Many critics noted how the finale disregarded the character development of Ted, Barney and Robin. The A.V. Clubs Emily St. James felt that the episode, and the series as a whole, was poorly planned out and that it wasted the audience's time by investing them in Tracy. Alan Sepinwall of HitFix cited how the entire ninth season revolved around Barney and Robin's wedding and the chemistry between Harris and Smulders as a reason for the poor reception for the character's split. Sepinwall noted how pre-filming the ending limited the creative options for the series. Donna Bowman of The A.V. Club labeled Barney's character regression among the worst parts of the episode. She graded the episode a B+, calling the finale "a strange ride, marvelous in some ways, confounding in others. Endings are difficult, and I don't think any objective assessment would say they nailed this one."

Joyce Eng of TV Guide said that she'd have preferred Ted not to have ended up with Robin but believed that Carter Bays and Craig Thomas to be "romantics" with a desire to bring the plot back full-circle and reunite the Mother with Max, "her first true love". Though the Mother served as a "cheap plot device" to a degree, Eng said that "Ted's time with her also taught him nothing lasts forever, nothing's perfect. And he needs to move on with his life, but that doesn't make his relationship with The Mother any less important. I don't think the Ted of 2005 would've done the same."

Saim Cheeda from Screen Rant was critical of the nature of Mother's death. Cheeda felt that using the Mother's death as a framing device was one of the worst elements of the episode, stating that it was likely one of the main reasons why the finale was so poorly executed. The A.V. Club's St. James felt that handling of the death was more disappointing when compared with the unseen character Max's death in "How Your Mother Met Me" from earlier in season 9.

=== Legacy ===
As of June 2025, "Last Forever: Part Two" is the worst rated episode of the show on IMDb. Some fans of the show called on CBS to commission the creators of the show via a Change.org petition to rewrite and reshoot the finale. As of 2 April 2014, the petition had received more than 5,000 signatures. On April 5, 2014, Carter Bays announced on Twitter that an alternative ending, from the same filmed material, would be included on the season 9 DVD.

In the years succeeding its airing, it continued to be singled out as one of television's worst series finales. The episodes topped USA Todays 2018 list of "Worst Series Finales of All Time". Writing for Business Insider, Carrie Wittmer placed the episodes 10th on her 2018 list of the worst series finales. Wittmer felt it was worse than the Gossip Girl (2007–2012) finale "New York, I Love You XOXO" (2012) and the Roseanne (1988–1997) finale "Into That Good Night" (1997), but better than the Dexter (2006–2013) finale "Remember the Monsters?" (2013). She added that not only was the conclusion predictable, but it harmed the rewatchability of the series as a whole.

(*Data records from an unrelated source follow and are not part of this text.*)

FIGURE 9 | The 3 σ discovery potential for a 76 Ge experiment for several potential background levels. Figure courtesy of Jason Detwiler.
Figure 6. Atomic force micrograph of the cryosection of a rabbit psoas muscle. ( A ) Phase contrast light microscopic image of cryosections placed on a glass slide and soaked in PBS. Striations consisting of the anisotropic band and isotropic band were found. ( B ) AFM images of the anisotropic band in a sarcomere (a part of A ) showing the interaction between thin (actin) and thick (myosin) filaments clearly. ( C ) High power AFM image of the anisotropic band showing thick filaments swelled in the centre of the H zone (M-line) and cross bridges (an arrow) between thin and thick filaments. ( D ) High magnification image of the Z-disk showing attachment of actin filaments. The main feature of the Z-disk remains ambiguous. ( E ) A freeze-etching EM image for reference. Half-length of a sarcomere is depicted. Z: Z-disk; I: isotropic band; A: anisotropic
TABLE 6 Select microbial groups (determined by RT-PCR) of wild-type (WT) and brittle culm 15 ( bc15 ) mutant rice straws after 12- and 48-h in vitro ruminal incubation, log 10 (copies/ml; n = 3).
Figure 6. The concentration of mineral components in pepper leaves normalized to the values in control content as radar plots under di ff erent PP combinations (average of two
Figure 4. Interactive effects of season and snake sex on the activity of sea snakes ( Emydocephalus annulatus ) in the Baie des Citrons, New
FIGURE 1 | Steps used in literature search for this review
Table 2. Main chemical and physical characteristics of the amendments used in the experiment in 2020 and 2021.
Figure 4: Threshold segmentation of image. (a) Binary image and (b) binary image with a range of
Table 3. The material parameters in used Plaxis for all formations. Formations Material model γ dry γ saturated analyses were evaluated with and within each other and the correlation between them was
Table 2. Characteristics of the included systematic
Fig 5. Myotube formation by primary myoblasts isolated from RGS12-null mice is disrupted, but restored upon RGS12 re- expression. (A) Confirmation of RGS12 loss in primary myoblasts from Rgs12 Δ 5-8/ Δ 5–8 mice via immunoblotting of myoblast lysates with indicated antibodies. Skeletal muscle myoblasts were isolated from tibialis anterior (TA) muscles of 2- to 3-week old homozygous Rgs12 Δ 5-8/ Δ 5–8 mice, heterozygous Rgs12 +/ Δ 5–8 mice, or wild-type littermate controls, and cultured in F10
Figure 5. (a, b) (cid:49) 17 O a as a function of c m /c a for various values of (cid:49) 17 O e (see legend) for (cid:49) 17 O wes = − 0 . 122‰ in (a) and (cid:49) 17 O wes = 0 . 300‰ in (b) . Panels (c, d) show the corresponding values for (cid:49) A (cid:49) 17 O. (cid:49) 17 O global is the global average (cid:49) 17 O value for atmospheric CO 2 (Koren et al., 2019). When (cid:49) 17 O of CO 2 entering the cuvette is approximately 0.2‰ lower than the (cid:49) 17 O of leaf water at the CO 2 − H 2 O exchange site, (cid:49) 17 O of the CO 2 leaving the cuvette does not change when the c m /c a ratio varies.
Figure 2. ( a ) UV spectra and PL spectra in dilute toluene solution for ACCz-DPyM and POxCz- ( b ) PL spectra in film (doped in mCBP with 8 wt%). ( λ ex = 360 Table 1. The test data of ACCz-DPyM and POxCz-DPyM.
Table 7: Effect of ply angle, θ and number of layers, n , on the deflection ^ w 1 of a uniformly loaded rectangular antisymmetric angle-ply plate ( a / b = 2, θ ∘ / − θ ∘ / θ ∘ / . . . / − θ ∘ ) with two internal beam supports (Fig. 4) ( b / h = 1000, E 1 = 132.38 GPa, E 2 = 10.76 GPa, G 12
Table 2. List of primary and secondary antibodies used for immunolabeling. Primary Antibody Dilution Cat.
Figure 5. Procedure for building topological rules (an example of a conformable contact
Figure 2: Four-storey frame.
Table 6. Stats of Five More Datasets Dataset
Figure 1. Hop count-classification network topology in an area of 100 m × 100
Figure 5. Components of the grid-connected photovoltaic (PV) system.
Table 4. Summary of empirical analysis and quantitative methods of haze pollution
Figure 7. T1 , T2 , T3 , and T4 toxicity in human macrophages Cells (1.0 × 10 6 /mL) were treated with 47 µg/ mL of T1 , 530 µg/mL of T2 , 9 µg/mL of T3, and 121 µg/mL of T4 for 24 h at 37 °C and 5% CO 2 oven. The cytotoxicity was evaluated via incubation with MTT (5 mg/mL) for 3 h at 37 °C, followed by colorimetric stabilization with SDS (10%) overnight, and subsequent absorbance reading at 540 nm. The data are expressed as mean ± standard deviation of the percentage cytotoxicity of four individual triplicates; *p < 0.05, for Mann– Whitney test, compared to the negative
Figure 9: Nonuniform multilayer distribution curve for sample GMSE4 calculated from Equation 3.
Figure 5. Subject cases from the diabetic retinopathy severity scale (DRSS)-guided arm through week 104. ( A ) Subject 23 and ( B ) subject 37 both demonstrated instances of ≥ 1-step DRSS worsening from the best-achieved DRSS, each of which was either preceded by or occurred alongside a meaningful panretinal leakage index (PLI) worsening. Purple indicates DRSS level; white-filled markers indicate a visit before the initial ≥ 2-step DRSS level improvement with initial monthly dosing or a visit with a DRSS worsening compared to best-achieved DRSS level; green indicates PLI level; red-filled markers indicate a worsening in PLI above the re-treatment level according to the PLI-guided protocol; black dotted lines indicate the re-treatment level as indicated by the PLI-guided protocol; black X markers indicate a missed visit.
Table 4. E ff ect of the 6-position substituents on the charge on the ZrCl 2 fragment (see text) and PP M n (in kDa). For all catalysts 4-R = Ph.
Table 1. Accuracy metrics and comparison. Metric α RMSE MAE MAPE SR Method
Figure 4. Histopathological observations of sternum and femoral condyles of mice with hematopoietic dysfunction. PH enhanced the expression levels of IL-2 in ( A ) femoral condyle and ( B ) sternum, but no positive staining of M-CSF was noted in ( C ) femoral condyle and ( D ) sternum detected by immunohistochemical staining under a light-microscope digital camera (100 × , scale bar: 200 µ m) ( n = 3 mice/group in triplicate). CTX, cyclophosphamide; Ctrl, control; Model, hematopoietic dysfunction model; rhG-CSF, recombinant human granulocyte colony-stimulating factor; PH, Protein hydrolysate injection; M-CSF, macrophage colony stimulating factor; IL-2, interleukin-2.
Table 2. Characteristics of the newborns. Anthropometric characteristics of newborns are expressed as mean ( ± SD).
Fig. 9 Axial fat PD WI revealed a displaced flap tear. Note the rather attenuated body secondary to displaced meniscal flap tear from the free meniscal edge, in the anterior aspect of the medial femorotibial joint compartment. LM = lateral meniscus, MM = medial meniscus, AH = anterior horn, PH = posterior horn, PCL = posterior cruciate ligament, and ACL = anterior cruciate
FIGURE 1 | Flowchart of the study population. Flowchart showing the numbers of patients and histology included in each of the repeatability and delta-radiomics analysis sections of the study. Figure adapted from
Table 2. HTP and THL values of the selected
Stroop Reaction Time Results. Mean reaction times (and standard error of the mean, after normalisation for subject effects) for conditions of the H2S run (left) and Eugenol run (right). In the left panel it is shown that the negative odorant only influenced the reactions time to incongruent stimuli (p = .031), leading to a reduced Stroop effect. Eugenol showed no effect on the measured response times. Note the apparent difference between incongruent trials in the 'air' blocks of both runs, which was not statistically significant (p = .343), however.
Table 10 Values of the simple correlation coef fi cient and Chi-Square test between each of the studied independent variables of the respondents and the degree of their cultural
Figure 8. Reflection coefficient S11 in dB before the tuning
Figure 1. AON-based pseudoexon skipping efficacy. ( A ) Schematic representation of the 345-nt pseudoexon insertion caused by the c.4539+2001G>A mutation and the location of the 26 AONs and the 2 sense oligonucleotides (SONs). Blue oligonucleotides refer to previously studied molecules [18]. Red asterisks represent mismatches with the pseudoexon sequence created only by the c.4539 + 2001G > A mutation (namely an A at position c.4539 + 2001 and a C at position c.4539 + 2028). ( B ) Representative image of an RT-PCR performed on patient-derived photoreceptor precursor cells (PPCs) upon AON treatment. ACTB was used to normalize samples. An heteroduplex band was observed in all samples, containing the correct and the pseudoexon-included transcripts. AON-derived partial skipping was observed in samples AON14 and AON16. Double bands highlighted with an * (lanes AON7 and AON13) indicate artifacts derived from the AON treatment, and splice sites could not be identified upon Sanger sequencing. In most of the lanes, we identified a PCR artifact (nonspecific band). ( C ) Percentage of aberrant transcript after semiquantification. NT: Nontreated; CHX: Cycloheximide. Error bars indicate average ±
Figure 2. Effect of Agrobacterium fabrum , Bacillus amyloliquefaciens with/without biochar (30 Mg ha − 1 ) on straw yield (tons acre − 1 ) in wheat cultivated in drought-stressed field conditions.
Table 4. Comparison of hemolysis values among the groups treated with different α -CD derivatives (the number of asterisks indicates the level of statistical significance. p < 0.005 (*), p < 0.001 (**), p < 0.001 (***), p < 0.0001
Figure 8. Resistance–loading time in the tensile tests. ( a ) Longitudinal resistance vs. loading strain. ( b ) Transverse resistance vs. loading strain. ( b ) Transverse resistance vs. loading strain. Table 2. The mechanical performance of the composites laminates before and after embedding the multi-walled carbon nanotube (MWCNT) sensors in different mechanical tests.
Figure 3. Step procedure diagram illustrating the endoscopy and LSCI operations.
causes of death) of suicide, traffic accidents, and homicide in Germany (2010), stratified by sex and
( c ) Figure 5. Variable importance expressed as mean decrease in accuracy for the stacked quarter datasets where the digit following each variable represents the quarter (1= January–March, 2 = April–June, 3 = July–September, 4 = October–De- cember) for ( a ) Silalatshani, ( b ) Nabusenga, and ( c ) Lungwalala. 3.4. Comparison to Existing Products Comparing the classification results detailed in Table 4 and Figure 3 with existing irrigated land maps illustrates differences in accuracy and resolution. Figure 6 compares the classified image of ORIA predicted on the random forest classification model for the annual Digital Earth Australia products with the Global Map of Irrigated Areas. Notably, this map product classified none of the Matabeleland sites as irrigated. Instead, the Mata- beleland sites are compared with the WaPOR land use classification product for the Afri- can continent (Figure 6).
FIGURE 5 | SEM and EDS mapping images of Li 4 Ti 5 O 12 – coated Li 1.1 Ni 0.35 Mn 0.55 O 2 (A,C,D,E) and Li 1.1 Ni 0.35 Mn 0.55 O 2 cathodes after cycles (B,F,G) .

The cast had varying opinions of the finale, with Radnor and Hannigan criticizing it and Harris and Smulders praising it. Segel has stated that he has not viewed it. In a 2014 interview with David Letterman, Harris spoke about the ending:Some people just hated it, and I think that that's a compliment to the show in a weird way because it means that they have grown up with these characters and feel like they wanted it to go a certain way, though I think it's great. But our show really did cross the line between funny funny and really serious, and that was kind of the balance that this show had. And as the show grew up, and as we grew up in the show, it ended in a more adult way and I think it was a nice, reflective, kind of sad, but happy ending to a long, long story.